Il y a un petit monsieur au top de tout qui est le seul qui peut appuyer sur le gros bouton rouge pour enclencher des nouveaux projets et des changements de culture, mais il ne le fait pas. Le petit monsieur précédent avait utilisé le bouton pour réformer l’ARTM pour lui donner plus de pouvoir, pour ne plus que la planification de transports se heurte à des guéguerres de comtés et a contraint tous les OPTC locaux à travailler avec elle, mais il lui a enlevé les vivres. L’autre ti monsieur a fait pareil et ne respecte pas vraiment leur indépendance. Il a en plus créé une deuxième agence à l’intérieur du gouvernement qui est supposé faire la même chose que l’ARTM, mais sans l’avis (plus démocratique) des villes de la CMM.
La classe politique ne respecte pas l’ARTM et l’ARTM n’a tellement jamais de budget qu’elle ne peut pas vraiment avoir de compétences propres pour faire les travaux dont elle est responsable parce qu’ils n’ont pas de budget et ne peuvent pas retenir leur personnel. Dans cette optique, les professionnels qui travaillent pour l’agence ont un peu toujours les mains liées par des (mauvaises) décisions du politique.
Pour changer cette culture, on peut critiquer les professionnels, mais c’est l’organe politique qu’il faut changer.

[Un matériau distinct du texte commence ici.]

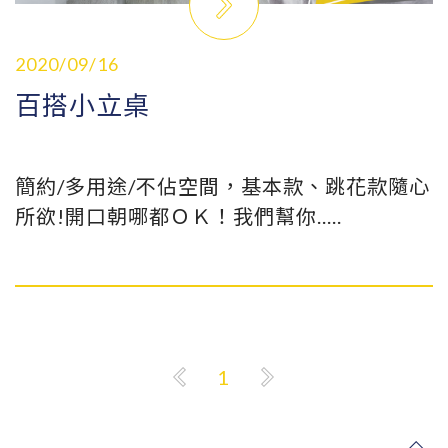
2020/09/16
百搭小立桌
簡約/多用途/不佔空間，基本款、跳花款隨心
所欲!開口朝哪都ＯＫ！我們幫你.....
1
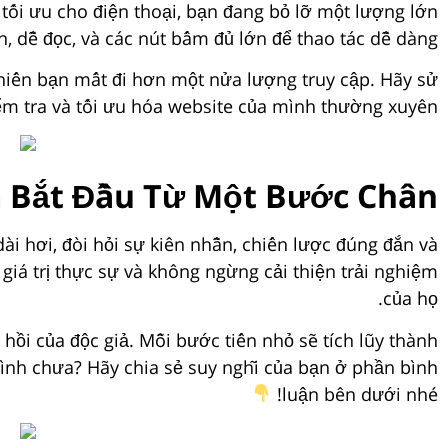
 tối ưu cho điện thoại, bạn đang bỏ lỡ một lượng lớn
, dễ đọc, và các nút bấm đủ lớn để thao tác dễ dàng.
 khiến bạn mất đi hơn một nửa lượng truy cập. Hãy sử
m tra và tối ưu hóa website của mình thường xuyên.
m Bắt Đầu Từ Một Bước Chân
i hơi, đòi hỏi sự kiên nhẫn, chiến lược đúng đắn và
iá trị thực sự và không ngừng cải thiện trải nghiệm
của họ.
 hồi của độc giả. Mỗi bước tiến nhỏ sẽ tích lũy thành
mình chưa? Hãy chia sẻ suy nghĩ của bạn ở phần bình
luận bên dưới nhé!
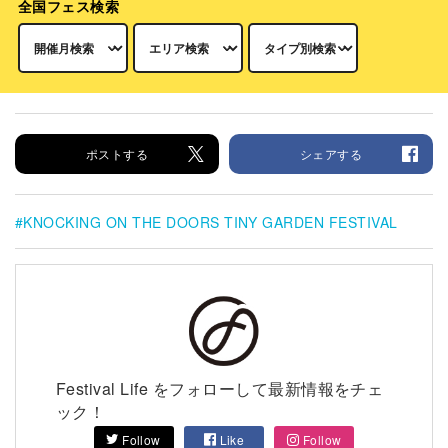
全国フェス検索
ポストする
シェアする
KNOCKING ON THE DOORS TINY GARDEN FESTIVAL
Festival Life をフォローして最新情報をチェ
ック！
Follow
Like
Follow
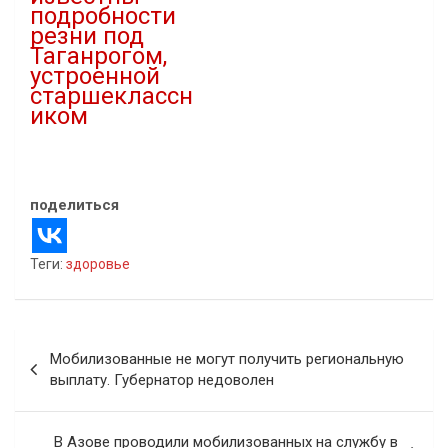
подробности
резни под
Таганрогом,
устроенной
старшеклассн
иком
11.09.2023
В "Новости"
поделиться
Теги:
здоровье
Навигация
Мобилизованные не могут получить региональную
по
выплату. Губернатор недоволен
записям
В Азове проводили мобилизованных на службу в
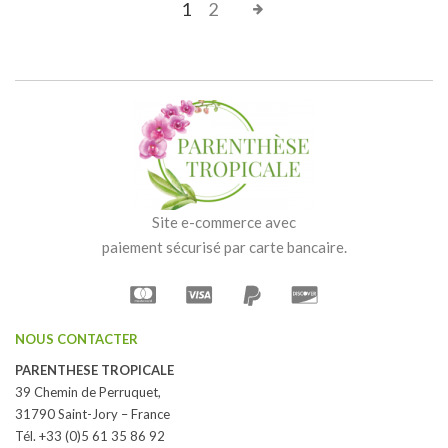
1
2
Site e-commerce avec
paiement sécurisé par carte bancaire.
NOUS CONTACTER
PARENTHESE TROPICALE
39 Chemin de Perruquet,
31790 Saint-Jory – France
Tél. +33 (0)5 61 35 86 92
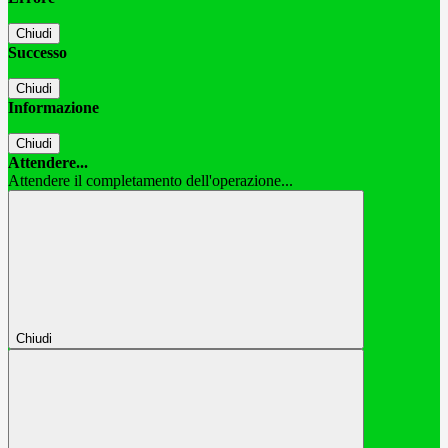
Chiudi
Successo
Chiudi
Informazione
Chiudi
Attendere...
Attendere il completamento dell'operazione...
Chiudi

Je suis mal à l’aise avec ce genre de critique parce que justement, ce sont les organismes qui ont juridiction pour construire le transport collectif. S’il faut changer la culture de ces organismes, il faut voter pour le bon député/conseillé de ville. On ne peut pas micromanager les budgets des institutions publiques, c’est de la dictature. Par-contre, un gouvernement pourrait demander à l’ARTM de revoir ses exigences dans les projets publics pour chercher des économies au lieu de faire des audits comptables à répétition.
Je pense que toi, plusieurs membres du forum, moi inclus, on a plein de bonnes idées pour faire économiser de l’argent dans les infrastructures publiques de transport en commun, mais malheureusement, on a une classe politique qui veut décider des choses dont ils n’ont absolument pas la compétence pour décider et on se ramasse avec un énorme structure administrative qui fait seulement des demi-projets.

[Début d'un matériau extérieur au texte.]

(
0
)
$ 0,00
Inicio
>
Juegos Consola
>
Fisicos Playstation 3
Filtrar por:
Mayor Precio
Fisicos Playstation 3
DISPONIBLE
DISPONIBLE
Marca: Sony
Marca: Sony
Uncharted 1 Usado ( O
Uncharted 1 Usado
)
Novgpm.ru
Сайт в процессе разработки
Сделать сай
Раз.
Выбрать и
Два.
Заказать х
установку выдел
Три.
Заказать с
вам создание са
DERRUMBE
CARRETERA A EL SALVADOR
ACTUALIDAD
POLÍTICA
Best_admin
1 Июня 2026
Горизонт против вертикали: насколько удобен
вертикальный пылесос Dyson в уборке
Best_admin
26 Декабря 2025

TL;DR: Les employés de L’ARTM et la STM font ce qu’on leur dit.
Effectivement je ne suis pas un défenseur que les gouvernements devraient gérer l’argent donner aux OPTC, ce que je voulais dire c’est que les deux choses doivent êtres faites en même temps, donner plus de financement et réformer les agences pour qu’elles soient réellement capable de répondre à la tâche. Sinon, on va se retrouver avec une situation comme en Ontario, où oui ils ont l’argent, mais chaque prolongements et nouveau projet est plus cher que l’autre et une agence incapable de compléter ses projets au final ils vont probablement frapper un mur où il ne sera plus acceptable de financer un projet.
Exo vient de proposer le rachat et l’électrification de la ligne Saint-Jérôme pour offrir un service toute la journée.
C’est d’ailleurs remonté dans certains rapports de planification et développement de l’ARTM.
On embauche souvent des firmes de consultants comme SYSTRA (codétenue par la RATP et la SNCF) pour mener ce genre d’études. Je serais moins porté à questionner l’expertise que les paramètres qui précèdent ces études et en influent les résultats (politiques, finances, etc).
Effectivement, mais de un c’est exo et non l’ARTM et de deux on ne parle pas de vraie électrification, mais d’utiliser des locomotives à batteries ce qui pour moi ne devrait même pas être considéré comme une vraie électrification.
Alors oui c’est une bonne première étape, mais considérant le fait que la sub est déjà partiellement détenu, l’arrivé du tgv et le potentiel une électrification par caténaire aurait dû être la base.